Жекки толкнула дверь и вошла в комнату. Большую часть жизни с трех до семнадцати лет она провела здесь. Вроде бы, мало что изменилось. Те же бумажные голубые обои, две ученические картины в грубых рамках: на одной букет полевых цветов в стеклянной вазе, на другой — летний сельский вид, претендующий на сходство с ближайшей окрестностью Никольского. Обе остались от Лялиных упражнений в живописи. Справа узкий шкаф: на полках за стеклянной дверцей под большим уклоном наприющие друг на друга школьные учебники, хрестоматии и словари, внизу — полинявший глобус. Рядом стоит маленький клеенчатый диванчик. С другой стороны за белой ширмой стояла железная белая кровать. Но теперь не было ни той, ни другой. Просто пустая стена. Зато осталось самое главное, делавшее эту комнату необыкновенно наполненной — большое, до пола, полукруглое окно, от которого зимой всегда так заманчиво веяло жгучим морозом, а летом через раскрытые створки — душистым пряным дурманом из сада. Через это окно когда-то Жекки открылся мир. Он все время менялся, менялся от времени суток, времени года, времени восприятия. Пока мир не сделался чем-то привычным, Жекки нравилось за ним наблюдать.
Присев на клеенчатый диван, она посмотрела в гудящую огненными разливами полусферу. Всмотрелась и, не чувствуя удивления, сквозь кроваво рдеющий мрак, различила густую разноликую зелень своего сада, опутанную послеполуденной июльской дремой. Во дворе нестерпимо жарко, а здесь, в детской, окруженной глубокими влажными тенями, идущими от древьев, почти прохладно. Легкий ветер изредка заносит освежающий сочный запах горячей листвы. Глаза слипаются от подступающей дремоты. Вокруг все тихо, и все кажется сонным, изнуренным сладостной знойной ленью. Но Жекки упрямо разжимает веки и с наслажением, чувствуя как приятно, по-новому щемит у нее под ложечкой, предается своему нечаянному открытию.
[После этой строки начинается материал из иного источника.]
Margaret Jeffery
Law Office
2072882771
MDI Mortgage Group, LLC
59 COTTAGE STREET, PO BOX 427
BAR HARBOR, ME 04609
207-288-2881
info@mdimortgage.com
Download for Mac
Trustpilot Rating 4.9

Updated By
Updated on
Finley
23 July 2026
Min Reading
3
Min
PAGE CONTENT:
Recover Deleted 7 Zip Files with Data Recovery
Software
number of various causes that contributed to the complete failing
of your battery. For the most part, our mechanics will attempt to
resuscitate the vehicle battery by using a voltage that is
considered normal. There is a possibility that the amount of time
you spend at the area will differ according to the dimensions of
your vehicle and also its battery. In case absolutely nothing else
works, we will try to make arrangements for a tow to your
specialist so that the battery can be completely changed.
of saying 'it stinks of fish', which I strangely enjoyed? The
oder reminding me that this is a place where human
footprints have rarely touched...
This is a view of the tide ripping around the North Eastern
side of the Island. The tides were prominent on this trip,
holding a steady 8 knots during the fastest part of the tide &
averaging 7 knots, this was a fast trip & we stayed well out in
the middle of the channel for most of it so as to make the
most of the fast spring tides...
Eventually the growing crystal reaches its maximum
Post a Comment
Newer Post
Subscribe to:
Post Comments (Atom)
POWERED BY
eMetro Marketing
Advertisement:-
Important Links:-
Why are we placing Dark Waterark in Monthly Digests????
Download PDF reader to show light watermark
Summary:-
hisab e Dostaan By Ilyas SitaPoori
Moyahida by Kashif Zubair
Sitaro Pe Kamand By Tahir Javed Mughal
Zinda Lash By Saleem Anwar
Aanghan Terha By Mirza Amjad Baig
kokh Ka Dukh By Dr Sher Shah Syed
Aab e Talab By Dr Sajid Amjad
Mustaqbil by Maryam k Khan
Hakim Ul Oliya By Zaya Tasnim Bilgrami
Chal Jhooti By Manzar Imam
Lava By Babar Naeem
Если лежать вот так, приподняв голову на высокой подушке, и пристально долго смотреть в зияющий пестротой полукруглый проем окна, то можно увидеть нечто совсем особенное. Древесная зелень переплетенная голубыми воздушными просветами, золотистыми солнечными пятнами и темными сгустками теней, то неподвижными, то слегка взволнованными, начинает открывать спрятанные в них лица. Из постоянного сочетания световых промежутков со всевозможными изгибами, поворотами и контурами ветвей одна за другой выступают самые разнообразные физиономии от удивительно красивых, с антично правильными профилями до на редкость безобразных, однако не менее притягательных. Можно было увидеть даже целые фигуры, от статичных, до будто бы готовых вот-вот совершить какое-то незамысловатое, вполне человеческое, действие — отпустить натянутую тетиву лука или поймать невидимо летящий мяч.